Filter the records and copy out every line that contains the string "Lebensjahr". Matches must have the same capitalization.

○ ○ ○ ○ ○

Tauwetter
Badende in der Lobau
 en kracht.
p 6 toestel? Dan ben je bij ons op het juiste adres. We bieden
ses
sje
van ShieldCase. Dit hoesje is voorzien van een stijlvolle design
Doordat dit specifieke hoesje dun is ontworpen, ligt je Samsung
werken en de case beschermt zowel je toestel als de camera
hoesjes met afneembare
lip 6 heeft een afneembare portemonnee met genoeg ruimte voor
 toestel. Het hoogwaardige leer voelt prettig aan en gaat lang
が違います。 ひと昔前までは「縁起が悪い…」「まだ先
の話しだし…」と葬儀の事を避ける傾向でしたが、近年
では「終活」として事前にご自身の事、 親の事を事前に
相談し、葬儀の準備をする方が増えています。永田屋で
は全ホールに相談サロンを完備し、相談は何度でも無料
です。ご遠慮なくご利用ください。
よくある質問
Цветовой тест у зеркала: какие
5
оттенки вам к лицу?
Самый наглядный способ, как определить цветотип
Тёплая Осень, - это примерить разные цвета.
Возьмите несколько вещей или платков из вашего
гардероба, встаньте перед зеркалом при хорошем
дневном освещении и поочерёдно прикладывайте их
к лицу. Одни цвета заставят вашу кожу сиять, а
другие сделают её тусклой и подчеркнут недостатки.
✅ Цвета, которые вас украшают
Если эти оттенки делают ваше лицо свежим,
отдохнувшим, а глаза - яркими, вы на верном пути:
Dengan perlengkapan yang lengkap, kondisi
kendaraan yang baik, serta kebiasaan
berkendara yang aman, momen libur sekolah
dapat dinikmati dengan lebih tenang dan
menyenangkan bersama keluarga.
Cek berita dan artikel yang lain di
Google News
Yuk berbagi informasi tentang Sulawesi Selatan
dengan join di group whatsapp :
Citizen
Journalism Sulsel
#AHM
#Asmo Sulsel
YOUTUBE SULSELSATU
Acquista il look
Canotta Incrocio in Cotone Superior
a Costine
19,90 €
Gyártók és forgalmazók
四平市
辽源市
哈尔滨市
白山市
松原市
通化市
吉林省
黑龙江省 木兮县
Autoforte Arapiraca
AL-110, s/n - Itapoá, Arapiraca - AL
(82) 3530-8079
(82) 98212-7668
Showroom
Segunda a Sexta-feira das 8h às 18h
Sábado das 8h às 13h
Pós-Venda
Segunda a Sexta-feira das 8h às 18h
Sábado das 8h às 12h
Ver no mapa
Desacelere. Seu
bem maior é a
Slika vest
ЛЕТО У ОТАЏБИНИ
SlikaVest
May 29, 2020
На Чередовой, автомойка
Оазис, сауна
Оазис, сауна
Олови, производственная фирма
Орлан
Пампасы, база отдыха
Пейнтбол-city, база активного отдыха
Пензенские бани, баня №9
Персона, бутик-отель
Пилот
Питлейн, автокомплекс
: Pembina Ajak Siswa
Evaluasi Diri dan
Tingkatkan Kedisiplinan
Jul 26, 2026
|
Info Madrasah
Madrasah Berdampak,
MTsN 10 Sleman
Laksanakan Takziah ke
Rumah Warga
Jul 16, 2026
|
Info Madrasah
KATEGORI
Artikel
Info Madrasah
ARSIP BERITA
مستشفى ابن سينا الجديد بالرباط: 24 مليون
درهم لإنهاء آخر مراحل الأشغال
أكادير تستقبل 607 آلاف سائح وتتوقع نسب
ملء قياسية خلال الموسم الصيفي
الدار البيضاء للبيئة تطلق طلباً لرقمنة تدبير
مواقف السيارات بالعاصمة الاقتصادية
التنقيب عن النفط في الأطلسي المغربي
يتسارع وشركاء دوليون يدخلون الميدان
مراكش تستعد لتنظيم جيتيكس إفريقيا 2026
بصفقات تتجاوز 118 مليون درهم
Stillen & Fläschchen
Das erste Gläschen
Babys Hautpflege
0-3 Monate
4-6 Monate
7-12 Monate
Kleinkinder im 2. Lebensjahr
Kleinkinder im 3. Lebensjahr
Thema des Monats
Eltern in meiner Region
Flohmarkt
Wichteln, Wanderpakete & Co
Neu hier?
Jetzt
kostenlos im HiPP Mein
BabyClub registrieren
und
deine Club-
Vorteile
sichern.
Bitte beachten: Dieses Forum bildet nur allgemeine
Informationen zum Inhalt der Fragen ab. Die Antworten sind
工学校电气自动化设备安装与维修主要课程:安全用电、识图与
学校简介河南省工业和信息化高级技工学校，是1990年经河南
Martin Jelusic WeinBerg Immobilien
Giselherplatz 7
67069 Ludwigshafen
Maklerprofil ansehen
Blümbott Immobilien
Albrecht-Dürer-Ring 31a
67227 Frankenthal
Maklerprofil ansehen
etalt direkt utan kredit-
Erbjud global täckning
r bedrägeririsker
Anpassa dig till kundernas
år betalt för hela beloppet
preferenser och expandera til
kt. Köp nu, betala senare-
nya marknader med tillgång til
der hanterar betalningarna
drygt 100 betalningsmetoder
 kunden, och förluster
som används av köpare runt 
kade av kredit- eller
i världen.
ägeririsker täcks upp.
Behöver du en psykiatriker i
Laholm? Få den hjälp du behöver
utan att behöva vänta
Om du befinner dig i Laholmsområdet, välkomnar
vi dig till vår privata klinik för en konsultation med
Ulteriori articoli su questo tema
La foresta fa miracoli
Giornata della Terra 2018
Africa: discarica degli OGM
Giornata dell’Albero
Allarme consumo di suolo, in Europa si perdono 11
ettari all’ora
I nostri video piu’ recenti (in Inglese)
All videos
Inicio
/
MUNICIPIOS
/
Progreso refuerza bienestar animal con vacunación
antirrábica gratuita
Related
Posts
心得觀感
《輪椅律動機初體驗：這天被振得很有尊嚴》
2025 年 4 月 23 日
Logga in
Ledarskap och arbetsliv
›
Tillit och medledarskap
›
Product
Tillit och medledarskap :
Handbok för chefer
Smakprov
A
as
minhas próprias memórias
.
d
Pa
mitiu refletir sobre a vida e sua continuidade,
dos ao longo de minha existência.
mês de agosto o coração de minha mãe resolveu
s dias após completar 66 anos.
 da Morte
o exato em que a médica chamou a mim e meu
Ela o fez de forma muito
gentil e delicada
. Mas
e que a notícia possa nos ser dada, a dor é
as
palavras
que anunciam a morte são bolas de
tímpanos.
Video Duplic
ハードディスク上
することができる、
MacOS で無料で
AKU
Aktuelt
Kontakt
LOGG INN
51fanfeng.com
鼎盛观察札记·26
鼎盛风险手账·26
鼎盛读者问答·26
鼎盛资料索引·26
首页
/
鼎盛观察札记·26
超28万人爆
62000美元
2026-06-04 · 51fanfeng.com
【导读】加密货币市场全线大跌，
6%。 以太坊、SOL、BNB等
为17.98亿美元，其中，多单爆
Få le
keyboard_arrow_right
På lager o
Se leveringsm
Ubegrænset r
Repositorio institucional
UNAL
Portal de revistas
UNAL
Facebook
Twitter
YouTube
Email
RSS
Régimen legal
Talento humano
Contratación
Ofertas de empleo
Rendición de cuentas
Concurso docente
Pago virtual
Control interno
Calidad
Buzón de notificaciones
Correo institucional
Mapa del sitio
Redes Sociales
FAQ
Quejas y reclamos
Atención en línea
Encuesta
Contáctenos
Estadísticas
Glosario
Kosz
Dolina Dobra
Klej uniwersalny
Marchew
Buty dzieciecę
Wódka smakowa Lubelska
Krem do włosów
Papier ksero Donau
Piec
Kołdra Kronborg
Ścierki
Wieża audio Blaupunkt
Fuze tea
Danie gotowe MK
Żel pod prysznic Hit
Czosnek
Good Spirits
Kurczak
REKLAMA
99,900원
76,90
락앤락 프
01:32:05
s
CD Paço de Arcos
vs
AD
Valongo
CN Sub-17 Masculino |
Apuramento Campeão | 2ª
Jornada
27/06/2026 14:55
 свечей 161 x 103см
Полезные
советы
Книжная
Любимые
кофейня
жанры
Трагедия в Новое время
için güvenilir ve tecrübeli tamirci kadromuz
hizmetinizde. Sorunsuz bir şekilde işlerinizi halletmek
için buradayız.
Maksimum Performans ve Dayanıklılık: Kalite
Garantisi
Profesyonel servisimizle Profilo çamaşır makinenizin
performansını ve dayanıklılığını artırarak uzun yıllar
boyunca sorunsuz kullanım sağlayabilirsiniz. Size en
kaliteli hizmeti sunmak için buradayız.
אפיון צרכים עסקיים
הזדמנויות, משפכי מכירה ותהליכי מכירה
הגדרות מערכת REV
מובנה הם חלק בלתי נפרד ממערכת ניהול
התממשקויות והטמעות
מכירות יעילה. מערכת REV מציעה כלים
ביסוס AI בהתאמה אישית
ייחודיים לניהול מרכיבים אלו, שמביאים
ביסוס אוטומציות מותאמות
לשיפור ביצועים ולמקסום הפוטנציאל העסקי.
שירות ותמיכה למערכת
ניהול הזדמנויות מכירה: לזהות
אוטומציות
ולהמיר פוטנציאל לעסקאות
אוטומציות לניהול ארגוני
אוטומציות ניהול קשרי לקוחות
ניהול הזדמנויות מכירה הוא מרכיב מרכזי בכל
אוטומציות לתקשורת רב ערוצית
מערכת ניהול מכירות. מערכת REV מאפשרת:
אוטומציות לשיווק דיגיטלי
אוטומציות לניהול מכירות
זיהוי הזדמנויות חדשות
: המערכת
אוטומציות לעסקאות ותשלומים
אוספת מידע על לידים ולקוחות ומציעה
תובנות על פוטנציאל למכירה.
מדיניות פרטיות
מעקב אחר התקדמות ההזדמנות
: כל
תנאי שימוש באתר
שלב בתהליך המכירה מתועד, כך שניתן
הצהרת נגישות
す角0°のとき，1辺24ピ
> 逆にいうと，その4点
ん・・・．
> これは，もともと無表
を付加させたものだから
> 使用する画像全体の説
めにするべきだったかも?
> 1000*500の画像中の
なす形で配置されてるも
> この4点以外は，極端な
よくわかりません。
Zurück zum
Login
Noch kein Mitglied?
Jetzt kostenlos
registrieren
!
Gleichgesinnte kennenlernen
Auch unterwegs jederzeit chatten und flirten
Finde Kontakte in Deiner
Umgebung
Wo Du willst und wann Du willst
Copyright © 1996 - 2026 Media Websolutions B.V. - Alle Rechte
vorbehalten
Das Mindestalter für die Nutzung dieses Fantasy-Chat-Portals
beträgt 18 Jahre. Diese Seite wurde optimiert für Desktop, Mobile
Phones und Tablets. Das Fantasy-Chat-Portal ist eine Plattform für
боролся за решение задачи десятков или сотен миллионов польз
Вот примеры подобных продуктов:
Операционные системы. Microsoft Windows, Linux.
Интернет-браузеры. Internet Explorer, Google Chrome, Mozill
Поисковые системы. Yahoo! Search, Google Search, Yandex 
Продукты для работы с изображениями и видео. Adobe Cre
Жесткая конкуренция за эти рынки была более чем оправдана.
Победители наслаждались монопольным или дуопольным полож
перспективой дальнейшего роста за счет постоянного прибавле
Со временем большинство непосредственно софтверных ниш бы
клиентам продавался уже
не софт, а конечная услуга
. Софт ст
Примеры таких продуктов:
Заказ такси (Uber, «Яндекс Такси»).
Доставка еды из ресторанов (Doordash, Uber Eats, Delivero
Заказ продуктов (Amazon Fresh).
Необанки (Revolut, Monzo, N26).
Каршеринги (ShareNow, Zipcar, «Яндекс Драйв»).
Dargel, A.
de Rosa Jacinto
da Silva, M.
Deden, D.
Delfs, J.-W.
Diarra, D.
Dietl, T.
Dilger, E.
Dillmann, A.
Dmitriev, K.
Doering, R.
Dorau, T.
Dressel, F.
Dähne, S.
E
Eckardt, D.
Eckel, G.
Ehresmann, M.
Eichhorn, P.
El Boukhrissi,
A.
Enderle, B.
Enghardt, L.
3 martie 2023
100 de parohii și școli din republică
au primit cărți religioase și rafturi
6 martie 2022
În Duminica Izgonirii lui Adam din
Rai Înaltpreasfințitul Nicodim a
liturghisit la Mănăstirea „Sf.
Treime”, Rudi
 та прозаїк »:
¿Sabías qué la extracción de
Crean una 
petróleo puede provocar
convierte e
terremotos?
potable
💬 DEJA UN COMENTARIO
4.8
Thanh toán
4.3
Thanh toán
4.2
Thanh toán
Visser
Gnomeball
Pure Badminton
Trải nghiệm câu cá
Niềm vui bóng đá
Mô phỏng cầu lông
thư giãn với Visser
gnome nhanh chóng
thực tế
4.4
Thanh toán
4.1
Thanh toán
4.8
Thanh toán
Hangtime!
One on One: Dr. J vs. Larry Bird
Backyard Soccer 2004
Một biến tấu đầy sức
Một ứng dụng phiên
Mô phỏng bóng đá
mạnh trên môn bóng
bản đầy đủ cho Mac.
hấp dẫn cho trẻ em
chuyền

○ ○ ○ ○ ○

### ANSWER BOX
Kleinkinder im 2. Lebensjahr
Kleinkinder im 3. Lebensjahr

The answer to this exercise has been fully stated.